*** Opening of Supplied records ***
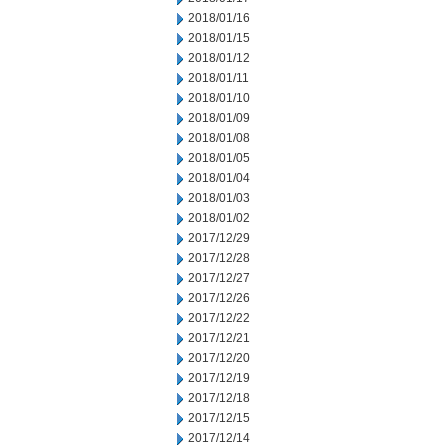
2018/01/16
2018/01/15
2018/01/12
2018/01/11
2018/01/10
2018/01/09
2018/01/08
2018/01/05
2018/01/04
2018/01/03
2018/01/02
2017/12/29
2017/12/28
2017/12/27
2017/12/26
2017/12/22
2017/12/21
2017/12/20
2017/12/19
2017/12/18
2017/12/15
2017/12/14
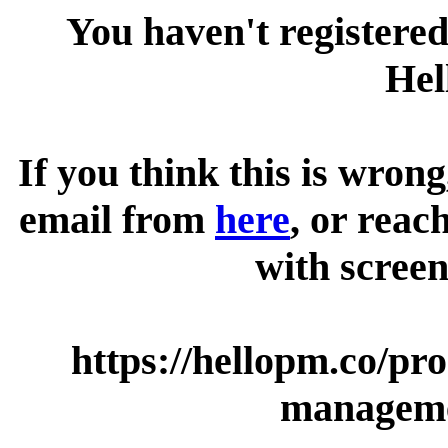
You haven't registered
Hel
If you think this is wrong
email from
here
, or reac
with screen
https://hellopm.co/pr
manageme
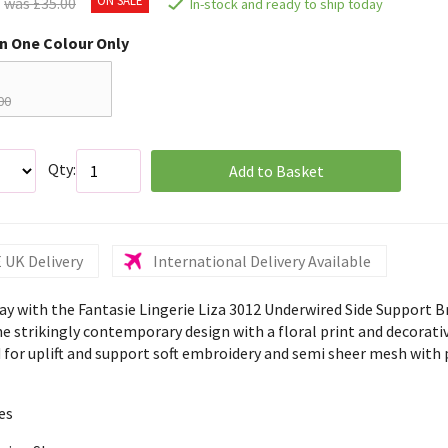
was £35.00
In-stock and ready to ship today
in One Colour Only
00
Qty:
Add to Basket
 UK Delivery
International Delivery Available
ay with the Fantasie Lingerie Liza 3012 Underwired Side Support B
he strikingly contemporary design with a floral print and decorati
 for uplift and support soft embroidery and semi sheer mesh with
es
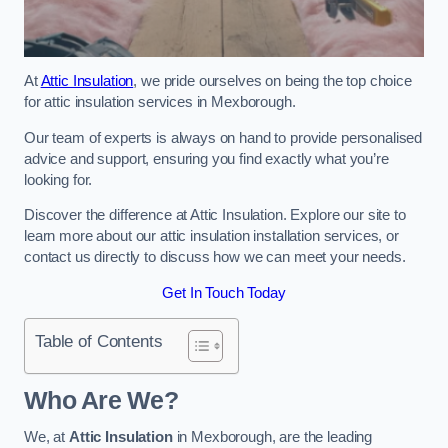
At
Attic Insulation
, we pride ourselves on being the top choice
for attic insulation services in Mexborough.
Our team of experts is always on hand to provide personalised
advice and support, ensuring you find exactly what you’re
looking for.
Discover the difference at Attic Insulation. Explore our site to
learn more about our attic insulation installation services, or
contact us directly to discuss how we can meet your needs.
Get In Touch Today
Table of Contents
Who Are We?
We, at
Attic Insulation
in Mexborough, are the leading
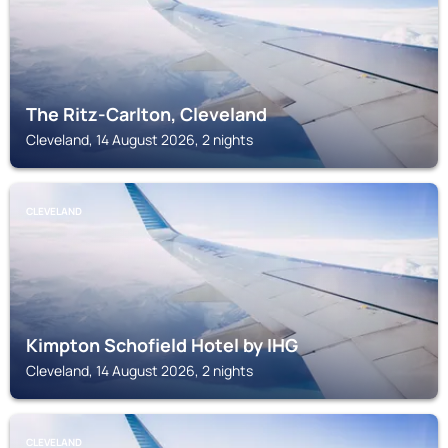
The Ritz-Carlton, Cleveland
Cleveland, 14 August 2026, 2 nights
CLEVELAND
Kimpton Schofield Hotel by IHG
Cleveland, 14 August 2026, 2 nights
CLEVELAND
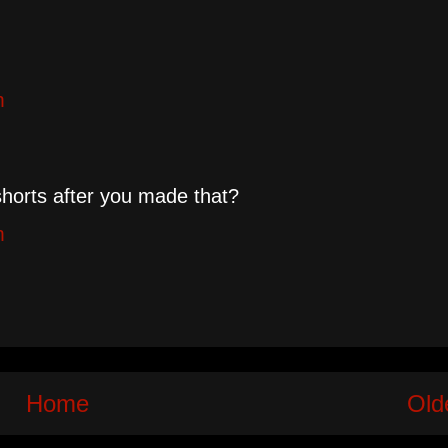
m
shorts after you made that?
m
Home
Old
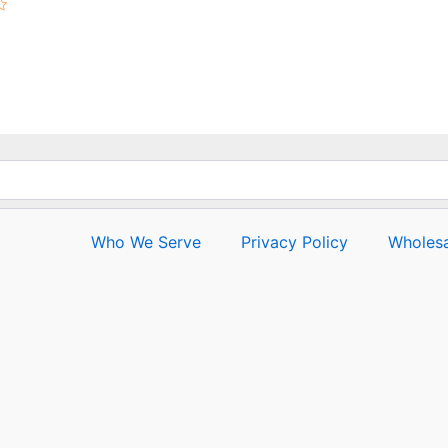
Who We Serve
Privacy Policy
Wholesa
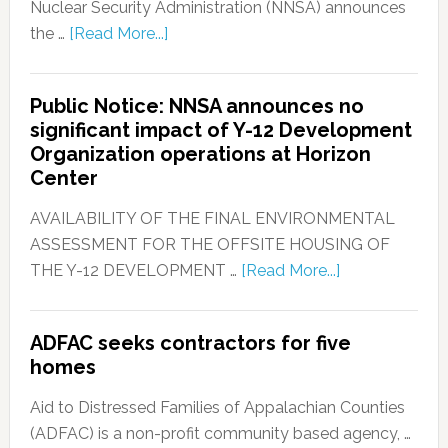
Nuclear Security Administration (NNSA) announces
the …
[Read More...]
Public Notice: NNSA announces no
significant impact of Y-12 Development
Organization operations at Horizon
Center
AVAILABILITY OF THE FINAL ENVIRONMENTAL
ASSESSMENT FOR THE OFFSITE HOUSING OF
THE Y-12 DEVELOPMENT …
[Read More...]
ADFAC seeks contractors for five
homes
Aid to Distressed Families of Appalachian Counties
(ADFAC) is a non-profit community based agency, …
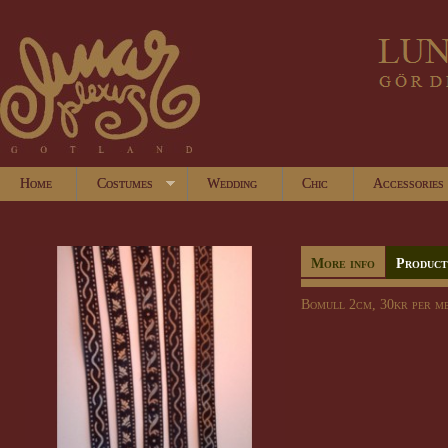
Home
Costumes
Wedding
Chic
Accessories
More info
Product
Bomull 2cm, 30kr per me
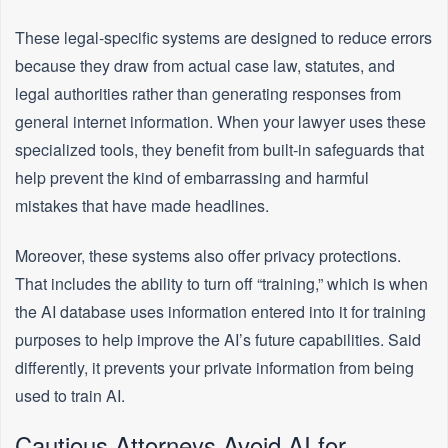
These legal-specific systems are designed to reduce errors
because they draw from actual case law, statutes, and
legal authorities rather than generating responses from
general internet information. When your lawyer uses these
specialized tools, they benefit from built-in safeguards that
help prevent the kind of embarrassing and harmful
mistakes that have made headlines.
Moreover, these systems also offer privacy protections.
That includes the ability to turn off “training,” which is when
the AI database uses information entered into it for training
purposes to help improve the AI’s future capabilities. Said
differently, it prevents your private information from being
used to train AI.
Cautious Attorneys Avoid AI for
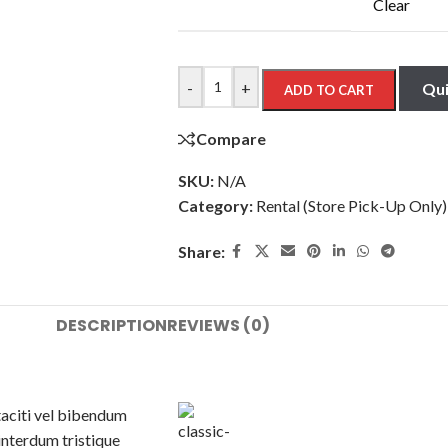
Clear
-
+
Qui
ADD TO CART
Compare
SKU:
N/A
Category:
Rental (Store Pick-Up Only)
Share:
DESCRIPTION
REVIEWS (0)
taciti vel bibendum
interdum tristique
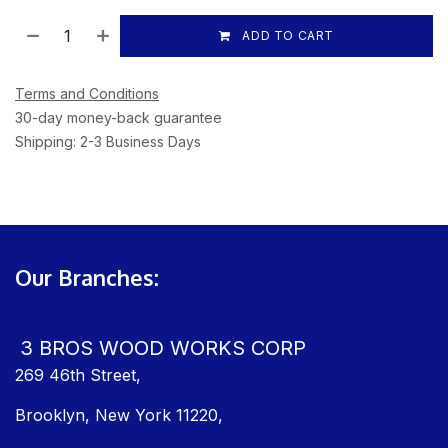
ADD TO CART
Terms and Conditions
30-day money-back guarantee
Shipping: 2-3 Business Days
Our Branches:
3 BROS WOOD WORKS CORP
269 46th Street,
Brooklyn, New York 11220,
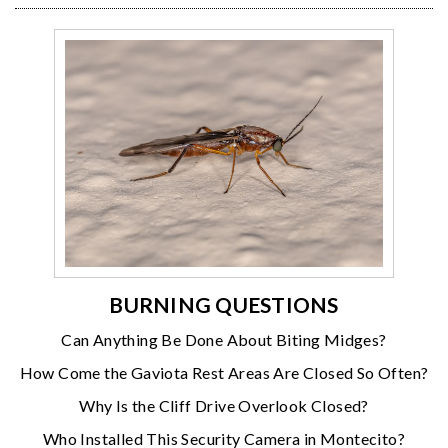
BURNING QUESTIONS
Can Anything Be Done About Biting Midges?
How Come the Gaviota Rest Areas Are Closed So Often?
Why Is the Cliff Drive Overlook Closed?
Who Installed This Security Camera in Montecito?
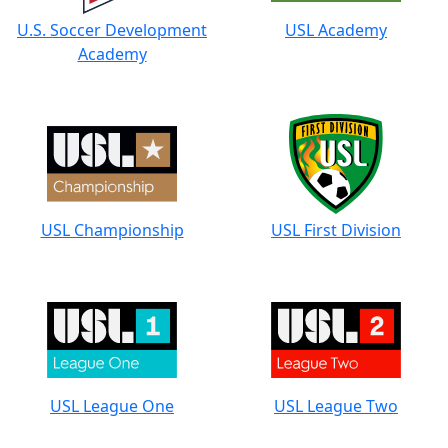
U.S. Soccer Development
USL Academy
Academy
USL Championship
USL First Division
USL League One
USL League Two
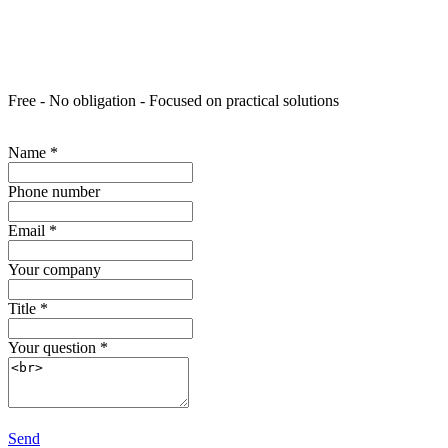
Free - No obligation - Focused on practical solutions
Name
*
Phone number
Email
*
Your company
Title
*
Your question
*
Send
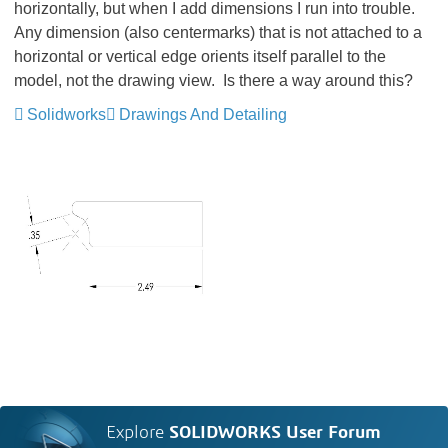
horizontally, but when I add dimensions I run into trouble.
Any dimension (also centermarks) that is not attached to a
horizontal or vertical edge orients itself parallel to the
model, not the drawing view. Is there a way around this?
Solidworks
Drawings And Detailing
Explore
SOLIDWORKS User Forum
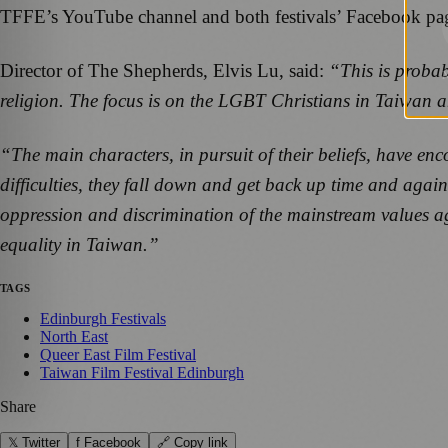
TFFE’s YouTube channel and both festivals’ Facebook pa
Director of The Shepherds, Elvis Lu, said:
“This is probab
religion. The focus is on the LGBT Christians in Taiwan and
“The main characters, in pursuit of their beliefs, have en
difficulties, they fall down and get back up time and again
oppression and discrimination of the mainstream values ag
equality in Taiwan.”
TAGS
Edinburgh Festivals
North East
Queer East Film Festival
Taiwan Film Festival Edinburgh
Share
𝕏 Twitter
f Facebook
🔗 Copy link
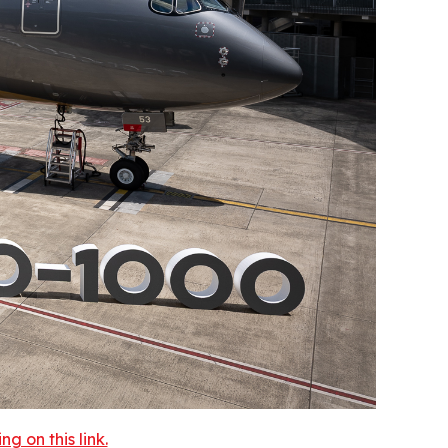
 on this link.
*** Close of Supplied records ***
#### What you need to do:
From the listing above, copy all lines holding the word "training".

#### Answer box:
That includes the ability to turn off “training,” which is when
the AI database uses information entered into it for training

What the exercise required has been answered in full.